O movimento antivacina, que durante anos esteve restrito a grupos negacionistas, ganhou projeção ao alcançar o núcleo do governo Donald Trump. O Secretário de Saúde do governo, Robert F. Kennedy Jr., crítico histórico da imunização, tem promovido mudanças profundas, gerando apreensão entre especialistas, médicos e famílias. Confira mais em TVT News.

Kennedy, que relaciona vacinas ao autismo sem apresentar dados científicos confiáveis, assumiu o cargo no início do ano e rapidamente passou a imprimir sua marca. Em poucos meses, exonerou a diretora do Centro de Controle e Prevenção de Doenças (CDC), Susan Monarez, que classificava as novas diretrizes como “anticientíficas e imprudentes”. Também reformulou o Comitê Consultivo de Vacinas, demitindo 17 integrantes e substituindo-os por aliados alinhados ao negacionismo. Muitos dos novos membros não tinham experiência técnica, o que, segundo críticos, explica a falta de clareza e a proliferação de estudos especulativos no órgão.
Estados Republicanos abraçam o negacionismo
As consequências dessas decisões se refletem nos estados governados por republicanos. Na Flórida, o governador Ron DeSantis anunciou que em 90 dias será suspensa a exigência de vacinas escolares contra hepatite B, catapora, influenza e pneumococos. No Texas, sob comando de Greg Abbott, uma lei já havia eliminado, em 2023, a obrigatoriedade da vacinação contra a Covid-19. No Idaho, legisladores aprovaram recentemente a chamada “revisão da liberdade médica”, que, na prática, proíbe exigências de imunização em empresas e escolas.
Mais de uma dúzia de estados já apresentou projetos semelhantes, alguns mirando especificamente as vacinas de mRNA, usadas durante a pandemia. Essa tendência preocupa organizações médicas, que alertam para uma possível reversão de décadas de avanços no controle de doenças infecciosas.

A preocupação é confirmada pelos números. Em 2025, os Estados Unidos registraram 1.277 casos de sarampo — o maior número em mais de três décadas — segundo a Universidade Johns Hopkins. Mais de 60% ocorreram no Texas, epicentro da resistência às políticas de imunização.
Apesar da ofensiva política, a maioria da população se mostra contrária a flexibilizar a vacinação. Pesquisa da organização de saúde KFF revela que 80% dos pais norte-americanos defendem a obrigatoriedade das vacinas em escolas públicas, sinalizando que o discurso antivacina, embora barulhento, não tem apoio incondicional da sociedade.
Disputa interna no CDC
Esse embate ficou evidente na mais recente reunião do Comitê Consultivo de Vacinas, em Atlanta. O encontro, que deveria definir diretrizes sobre imunização infantil, foi marcado por dois dias de debates caóticos, acusações de censura, insultos e pressões de ativistas antivacina.

Decisões foram tomadas e revertidas em tempo recorde.
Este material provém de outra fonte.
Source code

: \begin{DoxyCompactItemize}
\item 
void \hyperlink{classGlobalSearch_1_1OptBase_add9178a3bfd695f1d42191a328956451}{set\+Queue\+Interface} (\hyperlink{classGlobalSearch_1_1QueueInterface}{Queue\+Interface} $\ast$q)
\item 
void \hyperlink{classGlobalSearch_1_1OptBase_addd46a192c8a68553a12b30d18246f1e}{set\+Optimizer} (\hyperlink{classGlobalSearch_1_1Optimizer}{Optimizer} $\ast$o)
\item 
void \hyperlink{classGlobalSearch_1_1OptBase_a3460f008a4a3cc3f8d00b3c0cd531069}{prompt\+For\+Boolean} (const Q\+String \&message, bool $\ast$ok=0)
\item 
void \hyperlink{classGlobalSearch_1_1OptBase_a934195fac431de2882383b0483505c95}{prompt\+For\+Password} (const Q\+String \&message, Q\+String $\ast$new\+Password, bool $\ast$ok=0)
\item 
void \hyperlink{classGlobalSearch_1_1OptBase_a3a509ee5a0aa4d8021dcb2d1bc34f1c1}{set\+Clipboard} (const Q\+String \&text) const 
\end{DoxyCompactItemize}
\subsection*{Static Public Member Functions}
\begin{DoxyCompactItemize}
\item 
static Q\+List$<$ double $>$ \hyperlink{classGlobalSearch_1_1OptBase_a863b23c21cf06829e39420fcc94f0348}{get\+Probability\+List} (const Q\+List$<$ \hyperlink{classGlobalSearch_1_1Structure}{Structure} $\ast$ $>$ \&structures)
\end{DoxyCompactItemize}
A votação sobre a vacina contra hepatite B em recém-nascidos foi adiada indefinidamente. Quanto à cobertura contra sarampo, caxumba, rubéola e catapora, o comitê chegou a aprovar a manutenção pelo programa federal, mas voltou atrás, em um recuo inédito.
Alguns integrantes chegaram a sugerir que a aplicação fosse adiada para crianças de dois a três meses de idade. Especialistas alertaram que essa mudança deixaria recém-nascidos vulneráveis, já que até 16% das gestantes não têm registro de testagem para hepatite B.
Ao final, o comitê rejeitou a imunização de crianças menores de quatro anos, citando risco de convulsões.
A decisão foi recebida como vitória por Kennedy Jr., que já havia cortado quase US$ 500 milhões em projetos de vacinas de mRNA e reduzido protocolos contra a Covid-19, eliminando doses de rotina para crianças e gestantes. A expectativa é que a suspensão completa da vacinação contra o coronavírus seja o próximo passo.
Entre médicos, pesquisadores e pais, cresce o temor de que os EUA estejam abrindo caminho para o retorno de surtos de doenças antes controladas. Para muitos especialistas, a cruzada antivacina promovida pelo governo Trump representa não apenas um retrocesso científico, mas também um risco concreto à saúde pública.